§ **What you need to do**:
Copy out the lines below that hold the word "Unidade".

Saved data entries
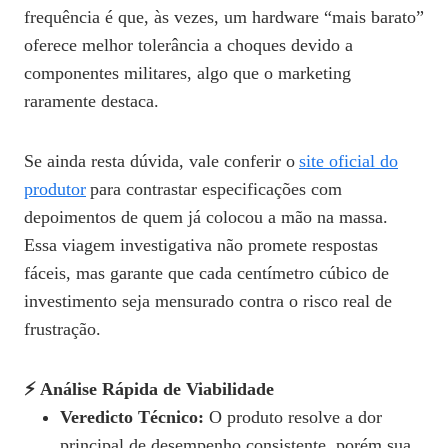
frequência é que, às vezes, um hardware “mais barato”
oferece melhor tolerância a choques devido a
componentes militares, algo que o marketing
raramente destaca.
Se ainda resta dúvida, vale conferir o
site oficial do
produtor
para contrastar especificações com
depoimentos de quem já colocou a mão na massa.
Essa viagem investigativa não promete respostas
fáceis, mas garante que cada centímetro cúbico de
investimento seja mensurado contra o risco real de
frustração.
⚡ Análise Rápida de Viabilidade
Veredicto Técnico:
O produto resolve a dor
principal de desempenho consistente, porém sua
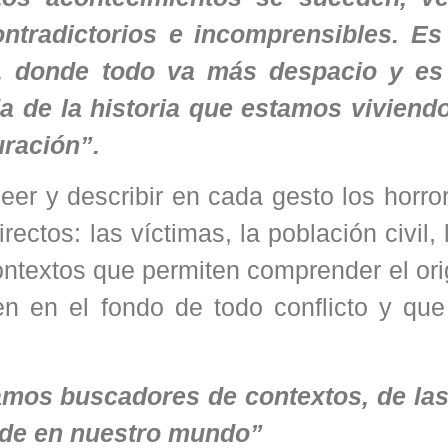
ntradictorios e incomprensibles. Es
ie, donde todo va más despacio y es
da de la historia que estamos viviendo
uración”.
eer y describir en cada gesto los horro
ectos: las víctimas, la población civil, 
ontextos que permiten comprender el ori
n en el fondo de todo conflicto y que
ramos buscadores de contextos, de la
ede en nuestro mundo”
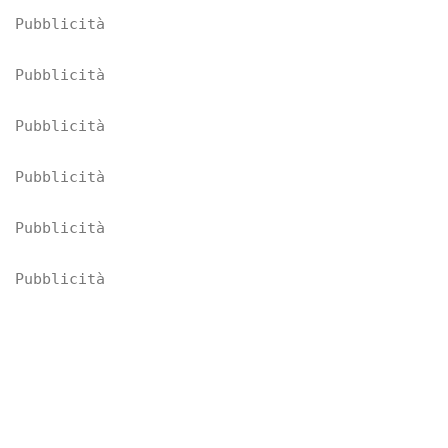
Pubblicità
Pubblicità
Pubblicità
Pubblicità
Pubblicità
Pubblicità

--

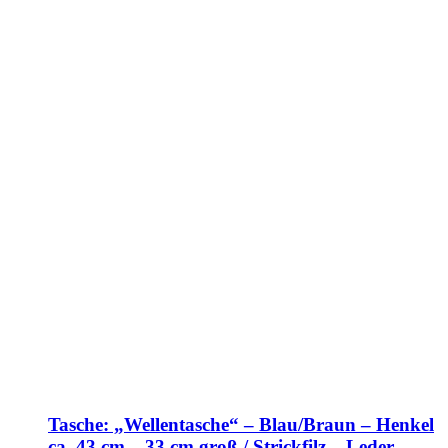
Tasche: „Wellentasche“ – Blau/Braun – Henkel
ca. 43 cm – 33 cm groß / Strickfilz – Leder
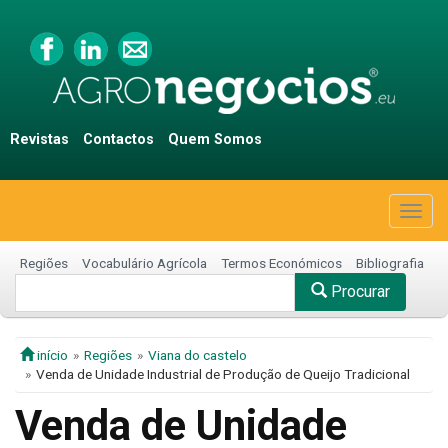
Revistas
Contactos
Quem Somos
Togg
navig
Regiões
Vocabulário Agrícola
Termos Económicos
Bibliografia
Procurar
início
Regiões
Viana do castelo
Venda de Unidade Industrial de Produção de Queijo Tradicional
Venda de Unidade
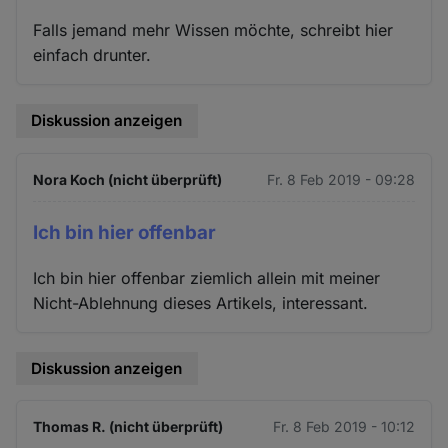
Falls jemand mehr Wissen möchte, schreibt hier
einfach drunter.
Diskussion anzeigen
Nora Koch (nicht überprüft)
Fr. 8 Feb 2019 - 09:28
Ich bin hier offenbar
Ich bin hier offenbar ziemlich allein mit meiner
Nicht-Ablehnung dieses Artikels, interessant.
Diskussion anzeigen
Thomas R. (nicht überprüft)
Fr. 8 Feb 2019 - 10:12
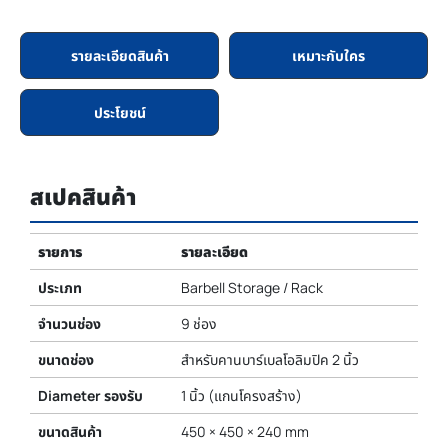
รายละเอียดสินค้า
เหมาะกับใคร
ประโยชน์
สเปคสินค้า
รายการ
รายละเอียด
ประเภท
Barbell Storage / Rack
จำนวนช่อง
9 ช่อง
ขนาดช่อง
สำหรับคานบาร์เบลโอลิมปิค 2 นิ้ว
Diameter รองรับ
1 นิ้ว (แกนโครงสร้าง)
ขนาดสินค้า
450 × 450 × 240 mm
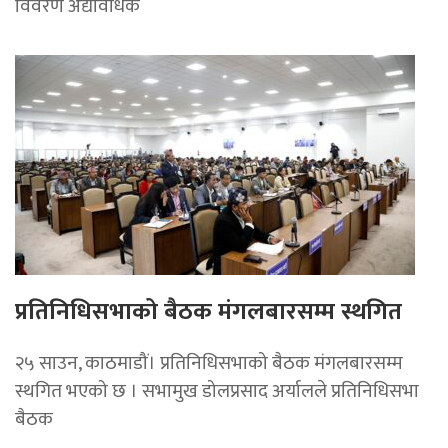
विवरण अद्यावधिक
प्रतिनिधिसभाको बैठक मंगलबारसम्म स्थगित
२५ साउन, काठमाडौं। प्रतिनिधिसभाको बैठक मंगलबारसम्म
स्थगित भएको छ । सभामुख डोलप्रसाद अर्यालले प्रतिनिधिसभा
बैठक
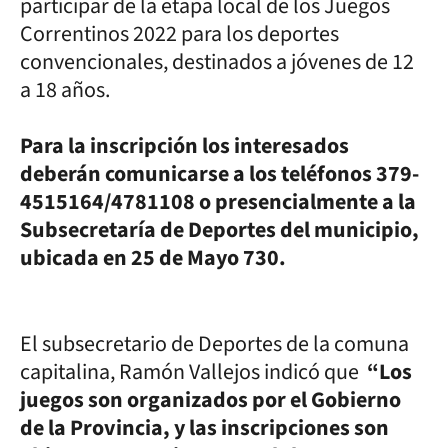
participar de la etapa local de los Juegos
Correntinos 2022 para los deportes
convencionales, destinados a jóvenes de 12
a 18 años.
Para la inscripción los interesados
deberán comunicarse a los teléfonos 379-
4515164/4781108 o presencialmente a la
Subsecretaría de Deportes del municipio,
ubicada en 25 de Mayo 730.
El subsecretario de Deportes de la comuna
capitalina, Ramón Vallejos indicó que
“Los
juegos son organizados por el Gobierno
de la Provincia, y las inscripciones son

==

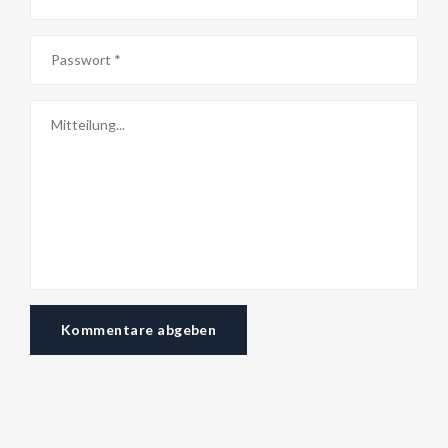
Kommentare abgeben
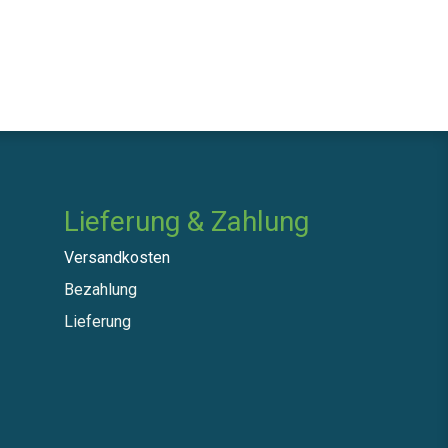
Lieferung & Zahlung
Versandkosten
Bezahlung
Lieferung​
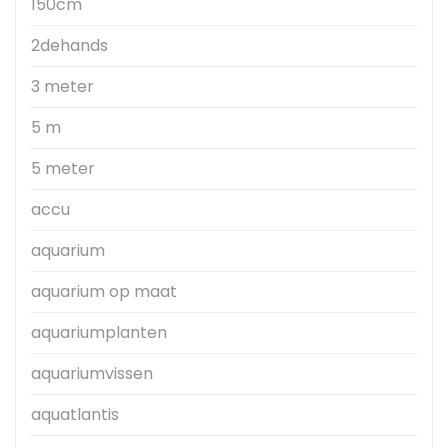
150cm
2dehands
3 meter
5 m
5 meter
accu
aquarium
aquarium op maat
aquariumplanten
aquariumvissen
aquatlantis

§ **Your response**:
Venda de Unidade Industrial de Produção de Queijo Tradicional
Venda de Unidade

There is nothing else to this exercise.